* _Work task_: The line containing "of human urothelial" marks the start; repeat it and every following line exactly through the end of the entries.

[Stored data]
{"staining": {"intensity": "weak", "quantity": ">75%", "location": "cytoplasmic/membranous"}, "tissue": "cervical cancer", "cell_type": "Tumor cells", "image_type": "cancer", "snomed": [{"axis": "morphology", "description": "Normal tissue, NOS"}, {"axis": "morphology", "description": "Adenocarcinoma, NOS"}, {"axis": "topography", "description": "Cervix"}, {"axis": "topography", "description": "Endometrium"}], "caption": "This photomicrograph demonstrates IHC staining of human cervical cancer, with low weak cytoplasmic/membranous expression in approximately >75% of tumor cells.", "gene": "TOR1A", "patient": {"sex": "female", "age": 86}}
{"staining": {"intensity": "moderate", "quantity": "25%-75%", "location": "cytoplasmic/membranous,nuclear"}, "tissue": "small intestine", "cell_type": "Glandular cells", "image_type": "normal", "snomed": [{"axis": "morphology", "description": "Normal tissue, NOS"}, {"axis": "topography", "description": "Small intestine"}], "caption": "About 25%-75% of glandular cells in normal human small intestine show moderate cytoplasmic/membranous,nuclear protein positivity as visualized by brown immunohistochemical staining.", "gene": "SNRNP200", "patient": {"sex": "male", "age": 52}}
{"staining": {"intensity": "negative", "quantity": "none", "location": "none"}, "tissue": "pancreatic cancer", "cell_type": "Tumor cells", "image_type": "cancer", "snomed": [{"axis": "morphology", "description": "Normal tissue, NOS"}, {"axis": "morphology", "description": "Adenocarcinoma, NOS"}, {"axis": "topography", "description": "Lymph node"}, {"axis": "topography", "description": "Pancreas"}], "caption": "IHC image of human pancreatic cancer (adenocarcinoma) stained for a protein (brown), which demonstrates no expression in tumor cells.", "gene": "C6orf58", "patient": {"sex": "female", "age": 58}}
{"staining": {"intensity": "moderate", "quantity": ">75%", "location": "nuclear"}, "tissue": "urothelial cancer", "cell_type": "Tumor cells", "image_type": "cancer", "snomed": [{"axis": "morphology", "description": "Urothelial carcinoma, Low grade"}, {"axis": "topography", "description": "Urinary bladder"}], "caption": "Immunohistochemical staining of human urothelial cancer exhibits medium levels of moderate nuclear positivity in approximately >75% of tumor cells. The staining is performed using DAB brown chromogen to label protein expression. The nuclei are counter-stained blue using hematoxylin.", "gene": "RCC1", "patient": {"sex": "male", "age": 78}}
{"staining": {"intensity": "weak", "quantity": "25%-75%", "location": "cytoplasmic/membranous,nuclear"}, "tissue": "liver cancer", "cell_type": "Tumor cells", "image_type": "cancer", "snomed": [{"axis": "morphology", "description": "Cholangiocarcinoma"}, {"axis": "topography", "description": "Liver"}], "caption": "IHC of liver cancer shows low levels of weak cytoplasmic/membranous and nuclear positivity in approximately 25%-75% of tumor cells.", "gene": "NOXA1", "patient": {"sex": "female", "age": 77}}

* _The answer_:
{"staining": {"intensity": "moderate", "quantity": ">75%", "location": "nuclear"}, "tissue": "urothelial cancer", "cell_type": "Tumor cells", "image_type": "cancer", "snomed": [{"axis": "morphology", "description": "Urothelial carcinoma, Low grade"}, {"axis": "topography", "description": "Urinary bladder"}], "caption": "Immunohistochemical staining of human urothelial cancer exhibits medium levels of moderate nuclear positivity in approximately >75% of tumor cells. The staining is performed using DAB brown chromogen to label protein expression. The nuclei are counter-stained blue using hematoxylin.", "gene": "RCC1", "patient": {"sex": "male", "age": 78}}
{"staining": {"intensity": "weak", "quantity": "25%-75%", "location": "cytoplasmic/membranous,nuclear"}, "tissue": "liver cancer", "cell_type": "Tumor cells", "image_type": "cancer", "snomed": [{"axis": "morphology", "description": "Cholangiocarcinoma"}, {"axis": "topography", "description": "Liver"}], "caption": "IHC of liver cancer shows low levels of weak cytoplasmic/membranous and nuclear positivity in approximately 25%-75% of tumor cells.", "gene": "NOXA1", "patient": {"sex": "female", "age": 77}}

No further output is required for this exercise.